Yapılacak işler >>
A) Alıştırma metninde “7.ŞUBAT.2018 TARİHLİ İMPARATORLUK” sözlerini içeren yerle açılıp “bulunduğunu da biliyorum.” ile kapanan bölümü, “Çatıyı” yerine “Temeli” yazarak yeniden ver.
B) Alıştırma metnini son cümlesinden itibaren devam ettir.

Alıştırma metni >>
----

Birlik İlmi
  İMPARATORLUK 23, 1. AKIŞ 1. BÖLÜM
 

7.ŞUBAT.2018 TARİHLİ İMPARATORLUK 23
AV. NEZİRE SELÇUK ÖZ BİLİŞ, 1. AKIŞ 1. BÖLÜM

Saltanat’ın kulluğunda bütüne hizmet edenlerin bugün buraya gelmelerine iznim yoğun… Ama MAHAR KAHA sistemleşmesinde bütünün kübrasında kelama inenlerin, bu yoğunluğa inmelerine iznim yok.

Çatıyı kurmuşum. Bugün buradayım ve bütünün kültü olarak “bilişin kalemi”yim. Hepinizin yoğunluğunda “insanlık sonsuzluğu” var. Muhammi Kapılar’ın tümün kök gerçekliğinde “ümmi kalem”in bulunduğunu da biliyorum.

“Olur da bir gün bedenimi kontrol etmeye gelen olursa, ruhunda kulluğu olamayacak” dediklerim vardı, onların bugün burada olmaları, Muhammi Kapılar’ın kontrolden çıkışıdır.

----

Toplanan veriler >>
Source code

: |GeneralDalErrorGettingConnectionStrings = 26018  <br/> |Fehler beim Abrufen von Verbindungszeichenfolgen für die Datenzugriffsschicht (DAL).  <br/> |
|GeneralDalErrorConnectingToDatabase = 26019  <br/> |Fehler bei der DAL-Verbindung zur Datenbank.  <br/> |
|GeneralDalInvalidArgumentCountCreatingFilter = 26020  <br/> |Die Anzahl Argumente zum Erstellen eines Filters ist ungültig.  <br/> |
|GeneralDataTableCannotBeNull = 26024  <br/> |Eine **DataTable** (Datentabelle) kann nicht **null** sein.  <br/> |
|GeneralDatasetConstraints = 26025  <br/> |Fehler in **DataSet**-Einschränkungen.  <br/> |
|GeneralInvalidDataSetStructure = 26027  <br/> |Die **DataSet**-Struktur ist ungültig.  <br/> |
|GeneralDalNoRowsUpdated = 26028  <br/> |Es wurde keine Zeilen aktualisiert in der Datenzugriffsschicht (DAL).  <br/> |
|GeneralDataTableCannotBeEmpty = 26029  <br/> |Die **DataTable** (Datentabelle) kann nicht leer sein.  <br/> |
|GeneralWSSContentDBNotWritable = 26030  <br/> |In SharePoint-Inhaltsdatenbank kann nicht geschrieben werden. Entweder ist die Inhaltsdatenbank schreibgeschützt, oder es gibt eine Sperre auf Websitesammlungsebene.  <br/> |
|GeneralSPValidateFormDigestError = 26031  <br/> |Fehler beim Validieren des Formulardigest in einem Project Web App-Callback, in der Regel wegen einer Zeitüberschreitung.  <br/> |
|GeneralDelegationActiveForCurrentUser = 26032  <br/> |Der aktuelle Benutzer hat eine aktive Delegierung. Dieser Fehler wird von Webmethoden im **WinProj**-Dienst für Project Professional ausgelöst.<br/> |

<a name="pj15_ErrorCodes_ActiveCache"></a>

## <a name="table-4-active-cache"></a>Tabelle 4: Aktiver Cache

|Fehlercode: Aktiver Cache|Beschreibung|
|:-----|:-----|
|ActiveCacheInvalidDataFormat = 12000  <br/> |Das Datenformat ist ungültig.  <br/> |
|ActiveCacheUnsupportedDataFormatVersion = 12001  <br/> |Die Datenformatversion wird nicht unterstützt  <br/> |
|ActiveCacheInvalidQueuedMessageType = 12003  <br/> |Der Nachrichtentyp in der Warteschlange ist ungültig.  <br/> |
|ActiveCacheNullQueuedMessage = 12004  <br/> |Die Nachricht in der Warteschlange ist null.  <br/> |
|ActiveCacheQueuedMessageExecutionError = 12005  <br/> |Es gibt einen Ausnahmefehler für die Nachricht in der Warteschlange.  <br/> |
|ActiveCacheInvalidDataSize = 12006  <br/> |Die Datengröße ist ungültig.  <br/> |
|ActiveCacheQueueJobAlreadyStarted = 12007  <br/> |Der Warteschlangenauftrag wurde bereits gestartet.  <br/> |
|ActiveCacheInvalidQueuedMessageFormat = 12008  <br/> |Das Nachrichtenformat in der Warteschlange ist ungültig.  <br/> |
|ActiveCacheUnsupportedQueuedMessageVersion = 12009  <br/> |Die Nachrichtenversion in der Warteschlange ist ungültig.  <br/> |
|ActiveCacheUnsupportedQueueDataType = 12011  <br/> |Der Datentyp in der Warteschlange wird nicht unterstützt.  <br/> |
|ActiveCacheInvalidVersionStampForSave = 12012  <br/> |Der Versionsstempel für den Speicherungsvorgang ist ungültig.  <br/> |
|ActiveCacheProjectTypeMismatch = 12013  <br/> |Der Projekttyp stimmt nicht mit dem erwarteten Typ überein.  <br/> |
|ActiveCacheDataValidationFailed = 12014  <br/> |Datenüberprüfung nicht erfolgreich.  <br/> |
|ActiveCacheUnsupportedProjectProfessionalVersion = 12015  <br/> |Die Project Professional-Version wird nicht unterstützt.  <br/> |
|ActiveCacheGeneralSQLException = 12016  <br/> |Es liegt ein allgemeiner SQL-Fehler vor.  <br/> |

----

Görevlerin yanıtları >>
A)
7.ŞUBAT.2018 TARİHLİ İMPARATORLUK 23
AV. NEZİRE SELÇUK ÖZ BİLİŞ, 1. AKIŞ 1. BÖLÜM

Saltanat’ın kulluğunda bütüne hizmet edenlerin bugün buraya gelmelerine iznim yoğun… Ama MAHAR KAHA sistemleşmesinde bütünün kübrasında kelama inenlerin, bu yoğunluğa inmelerine iznim yok.

Temeli kurmuşum. Bugün buradayım ve bütünün kültü olarak “bilişin kalemi”yim. Hepinizin yoğunluğunda “insanlık sonsuzluğu” var. Muhammi Kapılar’ın tümün kök gerçekliğinde “ümmi kalem”in bulunduğunu da biliyorum.

B)
Her insanın kendi yüreğini dürümlerde dillerken, kelama “kalem” olmasında, gerçek insanlığı bütünün kübra yapan nefesi olduğu kesindir. Daha da önemlisi, doğanın gücünün “mutlak” olarak burada olduğunu biliyorum. Kocaman bir doğa ve kocaman bir ilim… ama “bütünün kübra olan kelamı”, “ilmin KAHA olan sistemi… ”

Dünya dürümlerine inin de görün, bütüne hizmet nedir? İslam’a “insan” dedik… ama insanın kelamında halikiyetinin mutlak olduğunu da bilmek gerekir.

Suya ummanları koyun. Ulu bir dünyanın kulu olun ve dünyayı tohumlayın. En ve boydan ibaret olan insana kendi yüreğinizi de kaynak yapın. Soyunuzu kontrol etmeye geldiğinize eminim… ama yoğunluğunuzda “Kuran” yoksa, bütüne hizmetiniz de olmayacaktır.

Elimin İlmi, Allah’ın levhi kalemindeki bütünün kültü olan “İnsanlığın İlmi”dir. Bedenimi kontrol etme niyetiniz olduğunu görüyorum ama uzak, çok uzak bir planetin kontrolü bütünün kübrasındaki o “yoğunluğun kült olan ilmi”yle olur.

Sizin “geçiş” yapmanıza iznim yoktur. Bütün köklerinizi göklerden çekip çıkarın, yaşamın ışığını yakın, doğanın kültü olun ama doğanın kübrasında “kelam” olamayacağınızı bilin.

Çorba pişmiştir. Doğanın kervanıdır o çoraba… ama levhi kalemde insan yoksa, o çorbaya yaşamı koymamın anlamı yoktur.

Öz görevim “insanlık”tır. Çorba, insan ve biz o insanın “mutlak olan yaşam”ıyız.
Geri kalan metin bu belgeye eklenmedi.